Thanks, I am a native Vermonter now living on an island in the PNW.  it is rare for my house to be 72.  And of course, the heat is always off at night.  I was playing with making a smaller loaf ( empty nesters for a few years ) and adding sourdough.  The tiny loaf ( using 1/2 the recipe, more or less half the time and a 2 qt Le Creuset pot ) came out beautifully with a long counter rise.  Great crust and crumb! 


Pic is just a phone pic, but you get the idea...

mahhubbard's picture
mahhubbard

It was awesome Bread but a little gummy inside, it had nice big air holes and the crust was nice and crisp with good flavor.  Should I use less water or more flour ?

I kinda eyed the SDS to 1/4 cup, and I didnt wait for it to cool before cutting,  over all wonderful bread for my first Sour Dough.

I was giddy as a school girl as it came from the oven. 

Thanks everyone for the advice and great website

JoeV's picture
JoeV

Never cut bread before it has fully cooled (at least 2 hours) unless you intentionally want to destroy 3 hours of work.

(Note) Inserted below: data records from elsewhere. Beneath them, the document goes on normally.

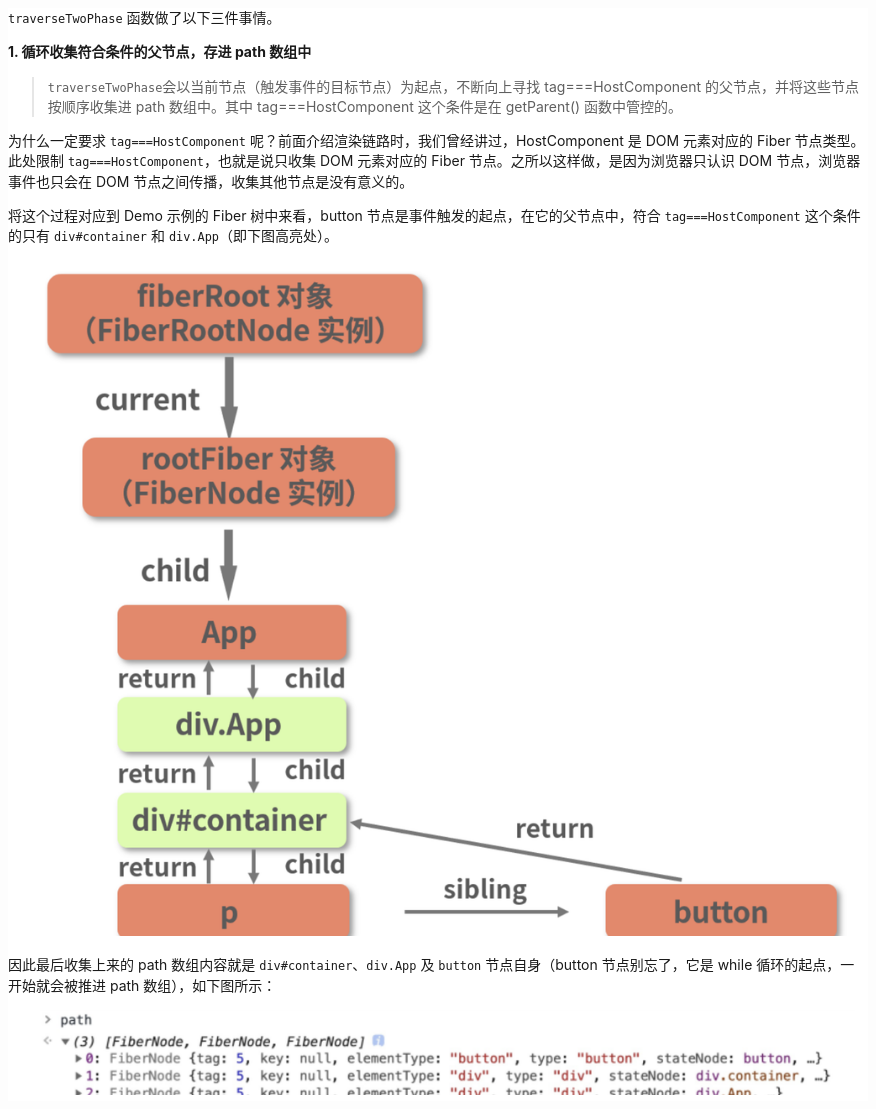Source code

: `traverseTwoPhase` 函数做了以下三件事情。

**1. 循环收集符合条件的父节点，存进 path 数组中**

> `traverseTwoPhase`会以当前节点（触发事件的目标节点）为起点，不断向上寻找 tag===HostComponent 的父节点，并将这些节点按顺序收集进 path 数组中。其中 tag===HostComponent 这个条件是在 getParent() 函数中管控的。

为什么一定要求 `tag===HostComponent` 呢？前面介绍渲染链路时，我们曾经讲过，HostComponent 是 DOM 元素对应的 Fiber 节点类型。此处限制 `tag===HostComponent`，也就是说只收集 DOM 元素对应的 Fiber 节点。之所以这样做，是因为浏览器只认识 DOM 节点，浏览器事件也只会在 DOM 节点之间传播，收集其他节点是没有意义的。

将这个过程对应到 Demo 示例的 Fiber 树中来看，button 节点是事件触发的起点，在它的父节点中，符合 `tag===HostComponent` 这个条件的只有 `div#container` 和 `div.App`（即下图高亮处）。

![](../../\imgs\interview-principle-react-event-16.png)

因此最后收集上来的 path 数组内容就是 `div#container`、`div.App` 及 `button` 节点自身（button 节点别忘了，它是 while 循环的起点，一开始就会被推进 path 数组），如下图所示：

![](../../\imgs\interview-principle-react-event-17.png)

Bread is still baking when removed from the oven, and requires this time to gelatinize the crumb. If you cut into the loaf too soon all the steam escapes through the cut end, the loaf collapses, and the crumb gets gummy.  Your results were predictable. 

loafgeek's picture
loafgeek

Try scoring your no-knead sourdough.  That's what I do every time and it comes out perfect every time.  I get a nice non gummy rise out of it and looks pretty.  I also use a banneton for the rise phase because I like the spirals and it helps make for a taller loaf.

 

loafgeek's picture
loafgeek

Here is a pic I snapped of a no-knead sourdough boule I made:

JoeV's picture
JoeV

Very nice! The banneton makes for a nice look if you're photographing the bread or showcasing it for a meal as a table centerpiece. (Yes, I have been known to use bread as an edible centerpiece. Here are a couple of non-sourdough examples;

loafgeek's picture
loafgeek

Nice :)  Also, I get a better rise when I use the banneton since it makes the loaf pretty tall.